Interview: Jenn Berg
Published in SnoWorld, magazine of the 57th annual Warren Miller film tour
THE 1999 NATIONAL FREESKIING CHAMP, appearing in her fourth Warren Miller film, once donned a greasemonkey suit and wielded a wrench for her role in a film segment. For Off the Grid, she got back to her pure skiing roots.
SnoWorld: This year you skied with Jeremy Nobis and an all-guy crew—what happened to the ‘Warren’s Angels’ all-girl crew of a couple years ago?
Jenn Berg: The ingredients were different. I was the only girl with these amazing guys; all my previous segments have been girl-oriented, girls ripping it up together—smiles and cuteness and all that. I’m so stoked to get a segment that is strictly about the skiing.
“I grew up with Warren Miller films thinking: ‘Wow, Glen Plake, the Egans …’ and I don’t remember a whole lot of girls.”
SW: So you’d rather ski with the guys?
JB: The dynamics are different: there’s less “Where are you going?
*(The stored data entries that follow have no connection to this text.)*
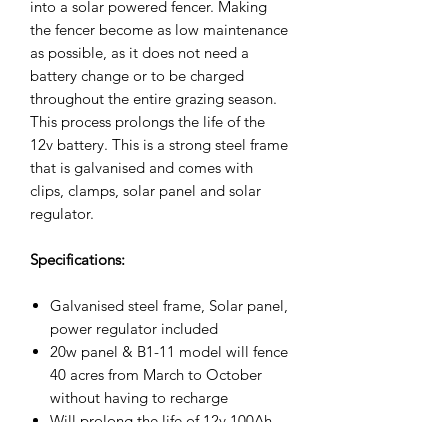
into a solar powered fencer. Making
the fencer become as low maintenance
as possible, as it does not need a
battery change or to be charged
throughout the entire grazing season.
This process prolongs the life of the
12v battery. This is a strong steel frame
that is galvanised and comes with
clips, clamps, solar panel and solar
regulator.
Specifications:
Galvanised steel frame, Solar panel,
power regulator included
20w panel & B1-11 model will fence
40 acres from March to October
without having to recharge
Will prolong the life of 12v 100Ah
battery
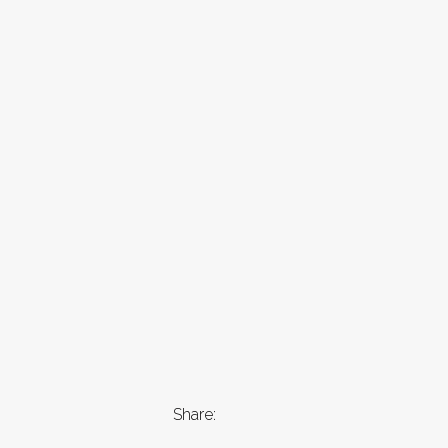
Share:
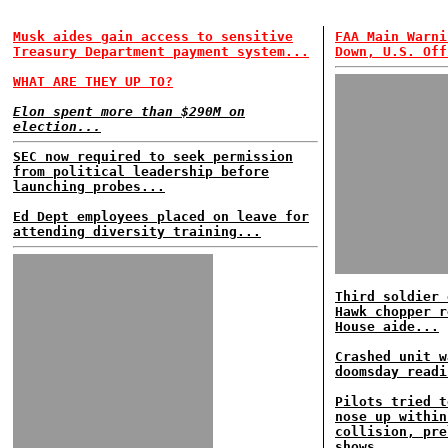
Musk aides gain access to sensitive
FAA Main Warni
Treasury Department payment system...
Down, U.S. Off
WHAT ARE THEY UP TO?
Elon spent more than $290M on
election...
SEC now required to seek permission
from political leadership before
launching probes...
Ed Dept employees placed on leave for
attending diversity training...
Third soldier 
Hawk chopper r
House aide...
Crashed unit w
doomsday readi
Pilots tried t
nose up within
collision, pre
shows...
What are you skiing? Should I go first or you?” You just kind of do it—which I prefer! (laughs) But it’s really important to have women in the film. There are a lot of little girls in the audience who need to be inspired, just as I was. I grew up with Warren Miller films thinking: “Wow, Glen Plake, the Egans…” and I don’t remember a whole lot of girls. It was probably the girl with hair flying—more for the cute element than for the skiing, for the athleticism.
SW: Where do you find inspiration?
JB: Just looking at the mountains inspires me. I sit in the Snowbird parking lot and just look at Mount Superior and I’m in my own world. I’m picking lines, thinking: “What would be my mark on this mountain?”
SW: You just turned 30. Is there an “over-the-hill” in this sport?
JB: It feels like I’m kind of peaking right now. It takes years to accumulate knowledge in big mountain skiing: you’ve got to understand the variables. If you’re an up-and-coming 15-year-old park skier, you can hit that same jump all day long—it’s not going to change much. With big mountain skiing, everything is changing: the sun, the texture of the snow…. It takes years to get comfortable enough to read a mountain. I think, “There are the trees, there are the anchors in the snowpack, here’s my safe zone, there’s a blatant danger zone …” Age comes into play; the older you are, the more aware and patient you are. But then again, you don’t see a lot of 50-year-olds crashing big lines.
SW: Go ahead and make us jealous about how great your conditions were for filming.
JB: (laughs) Everyone had blower overhead pow; I call it the white room. You open your eyes immersed in your own face shot! I get so spoiled, but to see through heli-virgin eyes is amazing … I was with Julian [Carr] and [Chris] Ward on their very first heli drop. I loved seeing their smiles, like kids in a candy store. They had skinned and climbed to these same lines for hours and days, and now they were saying, “Wow, that took three minutes instead of three hours!”